The finding language appearing in the early and middle portions of the quoted instruction misplaced the burden of proof in an insignificant way, viewing the instruction as a whole. That instruction in its latter portion properly placed the burden on the Commonwealth to prove that the defendant *290knew or should have known that his drug consumption would cause his substantial lack of capacity to appreciate the wrongfulness of his conduct or to conform to the law. The use of the disjunctive word “or” is correct in instructing on the defendant’s loss of the “defense” of insanity. In instructing on the Commonwealth’s burden to prove a defendant’s lack of criminal responsibility the conjunctive word “and” must be used. See Commonwealth v. McHoul, 352 Mass. 544, 546-547 (1967).

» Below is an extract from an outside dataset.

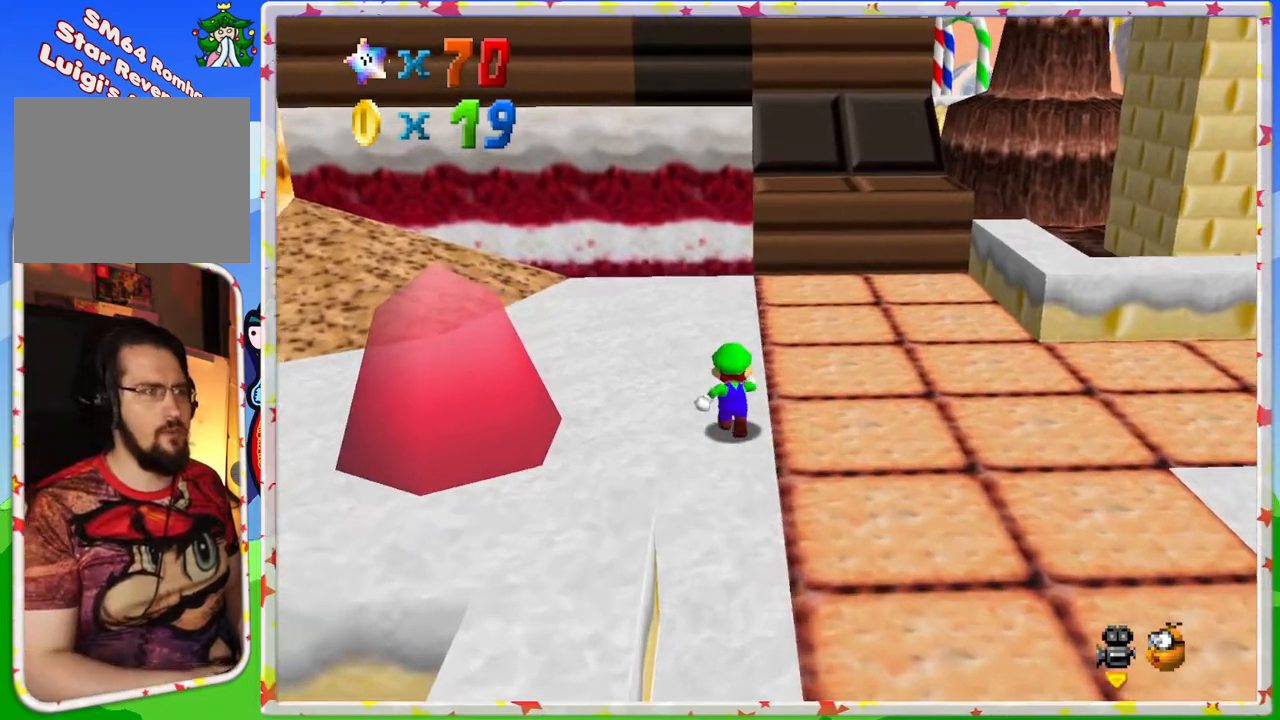
{"buttons": [], "left_stick": "up-right", "events": [[50, "A", "down"], [117, "left_stick", "up-right"], [267, "A", "up"]]}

Defense counsel objected after the jury charge only to the reason to know language, language which was not inappropriate if properly explained. Defense counsel did not request that the explanatory language in Commonwealth v. Herd, 413 Mass. 834 (1992), be given to the jury. We shall assume that the defendant properly preserved the issue for appellate review in the normal course.
In deciding, under G. L. c. 278, § 33E, whether an error in a jury instruction created a substantial likelihood of a miscarriage of justice, a new trial is called for unless we are substantially confident that, if the error had not been made, the jury verdict would have been the same.